On rentre très vite dans ce nouveau récit construit différemment. (Et je le dis tout de suite : non, on ne saura jamais qui est le narrateur de ces histoires. Pfffff... Encore un mystère intéressant non résolu.) Clairement, le plan de Scribb est immense, machiavélique et furieusement efficace. On a vraiment de l’action, du suspense et du mystère dans le début de ce tome 7, ce qui relance bien l’intérêt du lecteur. On sent vraiment que ce qui se passe est grave. Et l’arrivée de tous les enfants jusqu’alors venus à Narnia est limite jouissive, car on se dit qu’ENFIN quelque chose d’exaltant est en train de se produire, qu’ENFIN, Lewis a compris comment il fallait tenir le lecteur en haleine. On comprend également pourquoi il y a eu tous ces tomes avant, alors qu’on ne voyait pas l’intérêt de certains, à l’image du Cheval et son écuyer. Tout prend enfin sens dans ce dernier chapitre et ça fait plaisir de voir qu’on n’a pas lu le reste pour rien. D’ailleurs, l’idée de faire les films dans l’ordre de publication devient alors complètement ridicule ! Certes, c’est pour le commerce, mais au final on y perd, niveau compréhension globale et hiérarchie des évènements.
Maintenant, toute la première partie est très bonne, malgré ses petits défauts habituels.
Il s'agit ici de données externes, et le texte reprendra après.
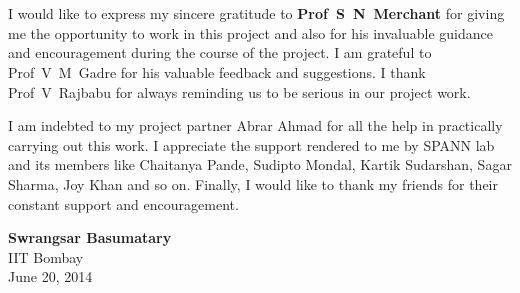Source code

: \chapter*{}


I would like to express my sincere gratitude to \textbf{Prof~S~N~Merchant}
for giving me the opportunity to work in this project and also for his
invaluable guidance and encouragement during the course of the project. I am
grateful to Prof~V~M~Gadre for his valuable feedback and suggestions. I thank
Prof~V~Rajbabu for always reminding us to be serious in our project work.

I am indebted to my project partner Abrar Ahmad 
for all the help in practically carrying out this work. I appreciate the 
support rendered to me by SPANN lab and its members like Chaitanya Pande, 
Sudipto Mondal, Kartik Sudarshan, Sagar Sharma, Joy Khan and so on. Finally,
I would like to thank my friends for their constant support and
encouragement.

\vspace{1.5cm}

\begin{flushright}
\textbf{Swrangsar Basumatary} \\
IIT Bombay \\
June 20, 2014
\end{flushright}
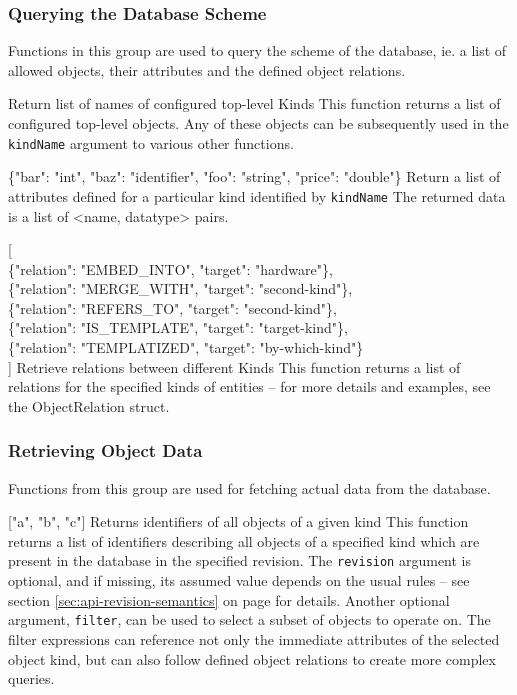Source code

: \documentclass{article}
\begin{document}
\subsubsection{Querying the Database Scheme}
\label{sec:api-group-dbscheme}

Functions in this group are used to query the scheme of the database, ie. a list of allowed objects, their attributes
and the defined object relations.

    {Return list of names of configured top-level Kinds}
    {This function returns a list of configured top-level objects.  Any of these objects can be subsequently used in the
    {\tt kindName} argument to various other functions.  \deskaUnsortedRes}

    {\{"bar": "int", "baz": "identifier", "foo": "string", "price": "double"\}}
    {Return a list of attributes defined for a particular kind identified by {\tt kindName}}
    {The returned data is a list of \textless name, datatype\textgreater { }pairs.  \deskaUnsortedRes}

    { [ \\
            \{"relation": "EMBED\_INTO", "target": "hardware"\}, \\
            \{"relation": "MERGE\_WITH", "target": "second-kind"\}, \\
            \{"relation": "REFERS\_TO", "target": "second-kind"\}, \\
            \{"relation": "IS\_TEMPLATE", "target": "target-kind"\}, \\
            \{"relation": "TEMPLATIZED", "target": "by-which-kind"\} \\
            ]}
    {Retrieve relations between different Kinds}
    {This function returns a list of relations for the specified kinds of entities -- for more details and examples, see
    the ObjectRelation struct.  \deskaUnsortedRes}

\subsubsection{Retrieving Object Data}
\label{sec:api-group-data-retrieval}

Functions from this group are used for fetching actual data from the database.

    { ["a", "b", "c"] }
    {Returns identifiers of all objects of a given kind}
    {This function returns a list of identifiers describing all objects of a specified kind which are present in the
    database in the specified revision.  The {\tt revision} argument is optional, and if missing, its assumed value
    depends on the usual rules -- see section \ref{sec:api-revision-semantics} on page
    \pageref{sec:api-revision-semantics} for details.  Another optional argument, {\tt filter}, can be used to select
    a subset of objects to operate on.  The filter expressions can reference not only the immediate attributes of the
    selected object kind, but can also follow defined object relations to create more complex queries.  \deskaUnsortedRes}
\end{document}
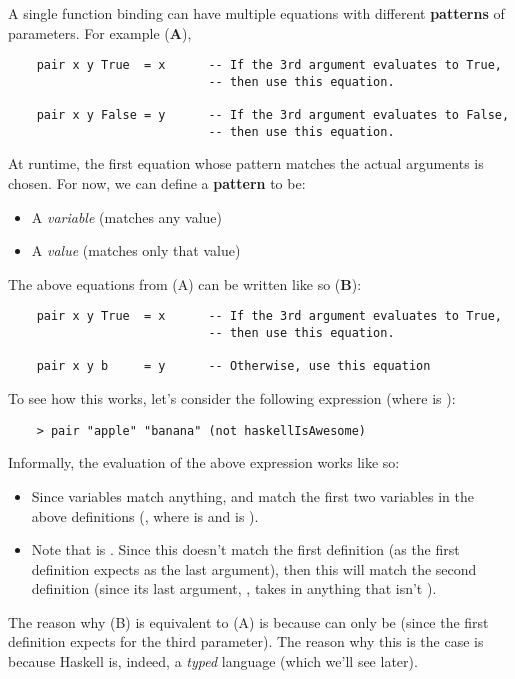 \documentclass[letterpaper]{article}
\begin{document}
A single function binding can have multiple equations with different \textbf{patterns} of parameters. For example (\textbf{A}),
\begin{verbatim}
    pair x y True  = x      -- If the 3rd argument evaluates to True,
                            -- then use this equation. 

    pair x y False = y      -- If the 3rd argument evaluates to False,
                            -- then use this equation. 
\end{verbatim}
At runtime, the first equation whose pattern matches the actual arguments is chosen. For now, we can define a \textbf{pattern} to be: 
\begin{itemize}
    \item A \emph{variable} (matches any value)
    \item A \emph{value} (matches only that value)
\end{itemize}
The above equations from (A) can be written like so (\textbf{B}): 
\begin{verbatim}
    pair x y True  = x      -- If the 3rd argument evaluates to True,
                            -- then use this equation. 

    pair x y b     = y      -- Otherwise, use this equation 
\end{verbatim}
To see how this works, let's consider the following expression (where  is ): 
\begin{verbatim}
    > pair "apple" "banana" (not haskellIsAwesome)
\end{verbatim}
Informally, the evaluation of the above expression works like so: 
\begin{itemize}
    \item Since variables match anything,  and  match the first two variables in the above definitions (, where  is  and  is ).
    \item Note that  is . Since this doesn't match the first definition (as the first definition expects  as the last argument), then this will match the second definition (since its last argument, , takes in anything that isn't ).
\end{itemize}
The reason why (B) is equivalent to (A) is because  can only be  (since the first definition expects  for the third parameter). The reason why this is the case is because Haskell is, indeed, a \emph{typed} language (which we'll see later).
\end{document}

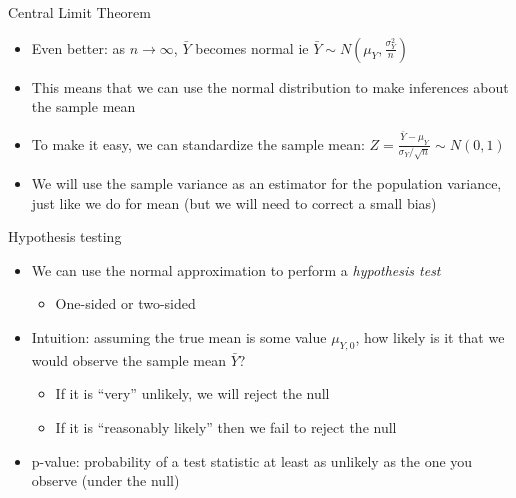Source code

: \documentclass[aspectratio=169]{beamer}
\begin{document}
\begin{frame}{Central Limit Theorem}
    \begin{itemize}
        \item Even better: as $n \to \infty$, $\bar{Y}$ becomes normal ie $\bar{Y} \sim N(\mu_Y,\frac{\sigma_Y^2}{n})$
        \item This means that we can use the normal distribution to make inferences about the sample mean
        \item To make it easy, we can standardize the sample mean: $Z = \frac{\bar{Y} - \mu_Y}{\sigma_Y/\sqrt{n}} \sim N(0,1)$
        \item We will use the sample variance as an estimator for the population variance, just like we do for mean (but we will need to correct a small bias)
    \end{itemize}
\end{frame}

\begin{frame}{Hypothesis testing}
    \begin{itemize}
        \item We can use the normal approximation to perform a \textit{hypothesis test}
        \begin{itemize}
            \item One-sided or two-sided
        \end{itemize}
        \item Intuition: assuming the true mean is some value $\mu_{Y,0}$, how likely is it that we would observe the sample mean $\bar{Y}$?
        \begin{itemize}
            \item If it is ``very'' unlikely, we will reject the null
            \item If it is ``reasonably likely'' then we fail to reject the null
        \end{itemize}
        \item p-value: probability of a test statistic at least as unlikely as the one you observe (under the null)
    \end{itemize}
\end{frame}
\end{document}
A force, on fait avec. Mais malheureusement la fin ne suit pas. Quel dommage !
Une fois l’ennemi réduit à néant (et franchement y a du lourd, avec l’arrivée de Tash le dieu du tome 3 - on sent d’où viennent certaines inspirations de Rowling pour Harry Potter), toute la bande se retrouve avec Aslan qui détruit (attention spoiler) le monde de Narnia, tout comme il l’a créé au tome 1 ! Au départ on se dit : “ok, c’est une fin honorable, même si on ne pensait pas que Narnia aurait une fin”. Sauf que tenez-vous bien, on apprend qu’en fait ce n’était pas le vrai Narnia, révélation soutenue par une rhétorique à la mords-moi-le-noeud sur “l’intérieur est l’extérieur” et vice-versa... J’en ai perdu mon latin que je n’ai pas.
Et de terminer, par contre, sur quelque chose de décevant. On avait compris depuis longtemps que Narnia était une allégorie du Paradis. Soit, mais (attention ne lisez pas si vous comptez vous lancer dans la lecture) on apprend une dizaine de lignes avant la fin qu’en fait tout le monde est mort (que depuis le début du tome 7, pas depuis le tout début). Aslan annonce ça comme si c’était “top génialissime” d’être mort, en quatrième vitesse comme si ce n’était qu’un détail. Cela ne semble perturber personne, pas même les enfants, parce que de toute façon, ils vivent désormais une vie merveilleuse au Paradis, enfin au “vrai” Narnia.
C’est vraiment dommage, car ce tome 7 augurait une action digne de celle du dernier tome d’Harry Potter et se termine au lieu de ça en plébiscite pour le christianisme, même si on le savait déjà avant. La morale finale insistant sur le monde merveilleux de l’au-delà est trop rose bonbon pour être un tant soit peu crédible, enviable ou espérable (tant pis, j’invente un mot). Cela ne m’étonne guère que pour éduquer les petits à une morale chrétienne on leur donne ce livre à lire. Entre plébiscite et propagande, parfois la frontière est mince.
Pour terminer j’aurais vraiment souhaité que ce tome-là soit adapté au cinéma, ne serait-ce que pour profiter à l’écran du plan de Scribb, de l’arrivée providentielle des enfants, tous réunis (Moseley ??), de Tash enfin matérialisé et de la fin du monde, le tout présenté comme Andrew Adamson a si bien su le faire dans les deux premiers volets.